Kepala Suku Simapitoa Distrik Wanggar, Petrus Degei, mendatangi Markas Polres Nabire
Kepala Suku Simapitoa Distrik Wanggar, Petrus Degei, mendatangi Markas Polres Nabire

NABIRE, PAPUTENG.com –

Perselisihan lahan yang terjadi di wilayah Kaladiri, Distrik Wanggar, Kabupaten Nabire, hingga kini masih belum menemukan penyelesaian. Setelah beberapa kali upaya mediasi dilakukan tanpa hasil, para pihak yang merasa dirugikan akhirnya memutuskan membawa persoalan tersebut ke ranah hukum.

Sebelumnya, proses mediasi telah difasilitasi oleh Badan Musyawarah Adat (BMA) Wate bersama Polres Nabire. Namun, upaya penyelesaian melalui pendekatan adat tersebut tidak berjalan maksimal karena salah satu pihak yang bersengketa, yakni keluarga Kadepa, tidak menghadiri undangan mediasi yang telah dilayangkan sebanyak dua kali.

Kondisi tersebut membuat dialog yang diharapkan dapat menyelesaikan persoalan secara damai tidak dapat terlaksana. Akibatnya, perwakilan dari enam suku yang terdiri atas Mee, Moni, Manokwari, Bugis, Jawa, dan Buton sepakat mengambil langkah hukum sebagai jalan terakhir untuk mencari kepastian penyelesaian sengketa.

Pada Kamis, 9 Maret 2026, puluhan warga yang dipimpin Kepala Suku Simapitoa Distrik Wanggar, Petrus Degei, mendatangi Markas Polres Nabire. Kedatangan mereka bertujuan untuk berkoordinasi langsung dengan aparat kepolisian agar proses hukum terhadap sengketa lahan tersebut dapat segera diproses.

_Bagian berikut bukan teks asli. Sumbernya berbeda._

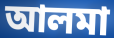
আলমা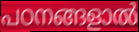
പഠനങ്ങളാൽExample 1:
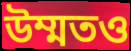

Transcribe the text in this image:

উম্মতও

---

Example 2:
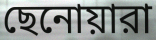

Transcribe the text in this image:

ছেনোয়ারা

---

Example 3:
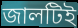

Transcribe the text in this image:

জালটিই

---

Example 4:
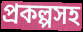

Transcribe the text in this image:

প্রকল্পসহ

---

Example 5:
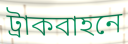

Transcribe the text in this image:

ট্রাকবাহনেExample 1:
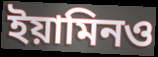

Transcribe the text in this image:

ইয়ামিনও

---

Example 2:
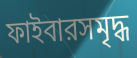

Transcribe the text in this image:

ফাইবারসমৃদ্ধ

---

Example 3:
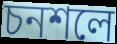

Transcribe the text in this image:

চনশলে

Petrus Degei menjelaskan bahwa pihaknya sebelumnya telah mengedepankan jalur kekeluargaan melalui mekanisme adat. Namun karena pihak keluarga Kadepa tidak hadir dalam dua kali pertemuan yang dijadwalkan, maka langkah hukum dianggap sebagai satu-satunya cara yang dapat ditempuh.

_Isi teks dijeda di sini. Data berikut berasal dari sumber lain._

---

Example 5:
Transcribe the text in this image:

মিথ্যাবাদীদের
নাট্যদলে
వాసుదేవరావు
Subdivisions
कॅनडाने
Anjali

Ia juga berharap pihak kepolisian dapat menangani perkara tersebut secara serius dan profesional guna mencegah potensi konflik yang lebih luas di tengah masyarakat. Menurutnya, jika persoalan ini dibiarkan berlarut-larut tanpa penyelesaian, dikhawatirkan dapat memicu ketegangan sosial bahkan benturan fisik di lapangan.

Selain itu, Petrus meminta aparat keamanan turut melakukan pengawasan di lokasi sengketa, khususnya di wilayah Kaladiri 2, agar situasi tetap aman selama proses hukum berlangsung.

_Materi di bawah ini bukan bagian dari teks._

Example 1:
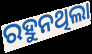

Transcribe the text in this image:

ରହୁନଥିଲା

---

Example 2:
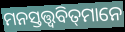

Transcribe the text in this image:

ମନସ୍ତତ୍ତ୍ୱବିତ୍‌ମାନେ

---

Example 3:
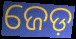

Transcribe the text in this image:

ଜେଡ଼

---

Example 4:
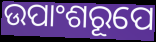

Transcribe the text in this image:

Pihaknya juga menegaskan bahwa mereka memiliki dasar kepemilikan atas lahan yang dipersoalkan, yang dibuktikan dengan dokumen seperti surat pelepasan adat serta sertifikat resmi. Dokumen tersebut menjadi dasar bagi mereka untuk memperjuangkan hak melalui jalur hukum.

Lebih jauh, Petrus Degei menegaskan pihaknya akan terus mengawal proses hukum hingga memperoleh kejelasan status lahan yang disengketakan. Ia juga meminta dukungan penuh dari Kapolres Nabire agar penanganan perkara tersebut berjalan transparan dan adil.

Dengan dibawanya kasus ini ke jalur hukum, diharapkan sengketa lahan di Kaladiri segera mendapatkan kepastian penyelesaian sehingga stabilitas keamanan dan ketertiban masyarakat di Distrik Wanggar tetap terjaga.